After 84 years of operation, the Olean-Rochester branch of the Pennsylvania, forced into retirement by high overhead and low rates, made its last run March 8, 1963.
Few people were aware of it. Fewer yet were at the station to see the last train depart. Those who were there consisted of pensioned railroad men, passengers waiting for the train and employees of the road.
In this last category is Louis Belli, 1118 W. Connell St., Olean. Mr. Belli, gatekeeper at the N. Union St. crossing, has worked for the railroad 40 years. As a railroad man he was saddened to se yet another part of the Pennsy grind to a stop.
As a member of a section gang for 28 years and a gatekeeper for the last 12, he remembers when the Pennsy in Western New York was the backbone of transportation.
Mr. Belli was born in Italy in 1900, the same year the Olean station was built. Coming to the United States in 1922 he got a job with the PRR and has been with the road ever since.
After an injury in 1950, he was transferred from a section gang to his present job as gate keeper. "This used to be the Western New York and Pennsylvania Railroad until 1900 when the Pennsylvania bought it," he recalled today. "Around that time we had about 580 miles of track. Olean itself was a big manufacturing city...the Olean-Rochester run of the Genesee Valley Canal Railroad."

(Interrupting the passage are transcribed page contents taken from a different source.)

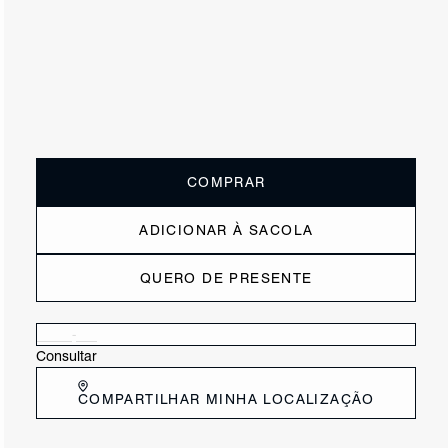
R$ 850
ou
6x de R$141,67
sem juros
Receba até
R$ 85,00
de cashback
Cor:
Marrom
Tamanho:
Guia de tamanho
33
34
35
36
37
38
39
40
COMPRAR
ADICIONAR À SACOLA
QUERO DE PRESENTE
Verificar disponibilidade nas lojas próximas a você
Consultar
COMPARTILHAR MINHA LOCALIZAÇÃO
DESCRIÇÃO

Mr. Belli spends eight hours a day in solitude in the little shanty perched 30 feet above the street level. Company rules forbid him to read or even have company while he is working. His main duty is to lower the gates when a train arrives.
He has plenty of time to think. He observed, "See those tracks on each side of the trackbed? Well, the one going east used to carry passengers to Rochester; the westbound track at one time went to Oil City and Bradford. They didn't show a profit, so they were discontinued."
He was waving to a friend passing below when the warning bells started to ring. He immediately started to lower the gates even though the train was a half-mile away. His job was over until the next train.
What will he do when he retires three years from now? Mr. Belli said he would probably spend most of his time at home but you can be sure he will never be far from the railroad.
"Sure I'll come back once in awhile to see the boys," he said. The Olean-Rochester run is dead but railroad men like Louis Belli will not forget it. "They might bring it back," he said, "you can never tell about these railroads."